_WORK REQUEST_
Your job is to report every line of the entries that has "this".
PROVIDED DATA Start Marker
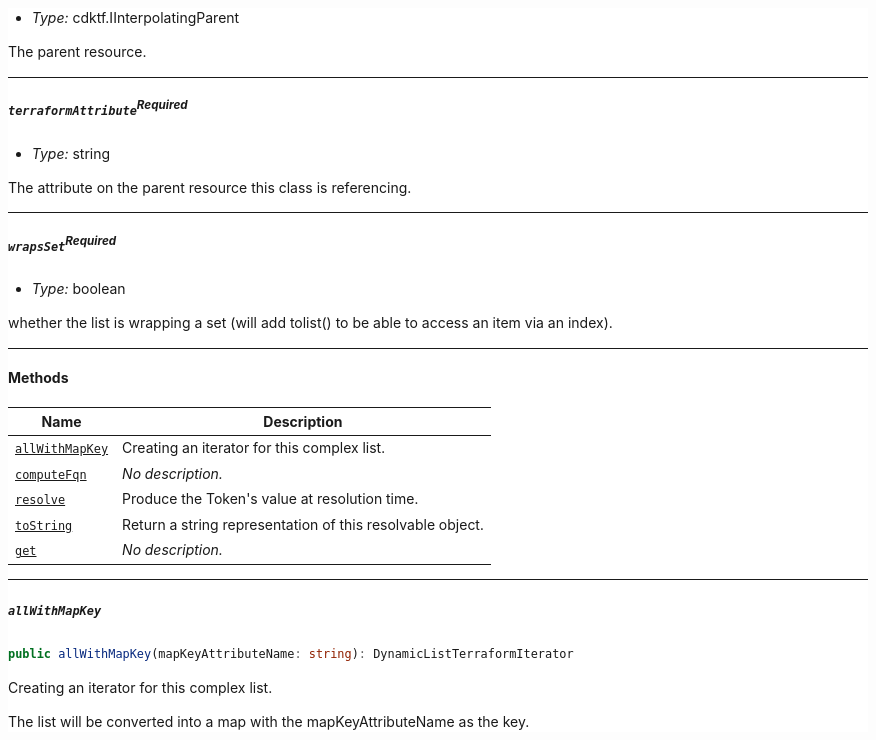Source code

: - *Type:* cdktf.IInterpolatingParent

The parent resource.

---

##### `terraformAttribute`<sup>Required</sup> <a name="terraformAttribute" id="@cdktf/provider-mongodbatlas.dataMongodbatlasFederatedSettingsOrgRoleMappings.DataMongodbatlasFederatedSettingsOrgRoleMappingsResultsRoleAssignmentsList.Initializer.parameter.terraformAttribute"></a>

- *Type:* string

The attribute on the parent resource this class is referencing.

---

##### `wrapsSet`<sup>Required</sup> <a name="wrapsSet" id="@cdktf/provider-mongodbatlas.dataMongodbatlasFederatedSettingsOrgRoleMappings.DataMongodbatlasFederatedSettingsOrgRoleMappingsResultsRoleAssignmentsList.Initializer.parameter.wrapsSet"></a>

- *Type:* boolean

whether the list is wrapping a set (will add tolist() to be able to access an item via an index).

---

#### Methods <a name="Methods" id="Methods"></a>

| **Name** | **Description** |
| --- | --- |
| <code><a href="#@cdktf/provider-mongodbatlas.dataMongodbatlasFederatedSettingsOrgRoleMappings.DataMongodbatlasFederatedSettingsOrgRoleMappingsResultsRoleAssignmentsList.allWithMapKey">allWithMapKey</a></code> | Creating an iterator for this complex list. |
| <code><a href="#@cdktf/provider-mongodbatlas.dataMongodbatlasFederatedSettingsOrgRoleMappings.DataMongodbatlasFederatedSettingsOrgRoleMappingsResultsRoleAssignmentsList.computeFqn">computeFqn</a></code> | *No description.* |
| <code><a href="#@cdktf/provider-mongodbatlas.dataMongodbatlasFederatedSettingsOrgRoleMappings.DataMongodbatlasFederatedSettingsOrgRoleMappingsResultsRoleAssignmentsList.resolve">resolve</a></code> | Produce the Token's value at resolution time. |
| <code><a href="#@cdktf/provider-mongodbatlas.dataMongodbatlasFederatedSettingsOrgRoleMappings.DataMongodbatlasFederatedSettingsOrgRoleMappingsResultsRoleAssignmentsList.toString">toString</a></code> | Return a string representation of this resolvable object. |
| <code><a href="#@cdktf/provider-mongodbatlas.dataMongodbatlasFederatedSettingsOrgRoleMappings.DataMongodbatlasFederatedSettingsOrgRoleMappingsResultsRoleAssignmentsList.get">get</a></code> | *No description.* |

---

##### `allWithMapKey` <a name="allWithMapKey" id="@cdktf/provider-mongodbatlas.dataMongodbatlasFederatedSettingsOrgRoleMappings.DataMongodbatlasFederatedSettingsOrgRoleMappingsResultsRoleAssignmentsList.allWithMapKey"></a>

```typescript
public allWithMapKey(mapKeyAttributeName: string): DynamicListTerraformIterator
```

Creating an iterator for this complex list.

The list will be converted into a map with the mapKeyAttributeName as the key.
PROVIDED DATA End Marker
_OUTPUT_
The attribute on the parent resource this class is referencing.
| <code><a href="#@cdktf/provider-mongodbatlas.dataMongodbatlasFederatedSettingsOrgRoleMappings.DataMongodbatlasFederatedSettingsOrgRoleMappingsResultsRoleAssignmentsList.allWithMapKey">allWithMapKey</a></code> | Creating an iterator for this complex list. |
| <code><a href="#@cdktf/provider-mongodbatlas.dataMongodbatlasFederatedSettingsOrgRoleMappings.DataMongodbatlasFederatedSettingsOrgRoleMappingsResultsRoleAssignmentsList.toString">toString</a></code> | Return a string representation of this resolvable object. |
Creating an iterator for this complex list.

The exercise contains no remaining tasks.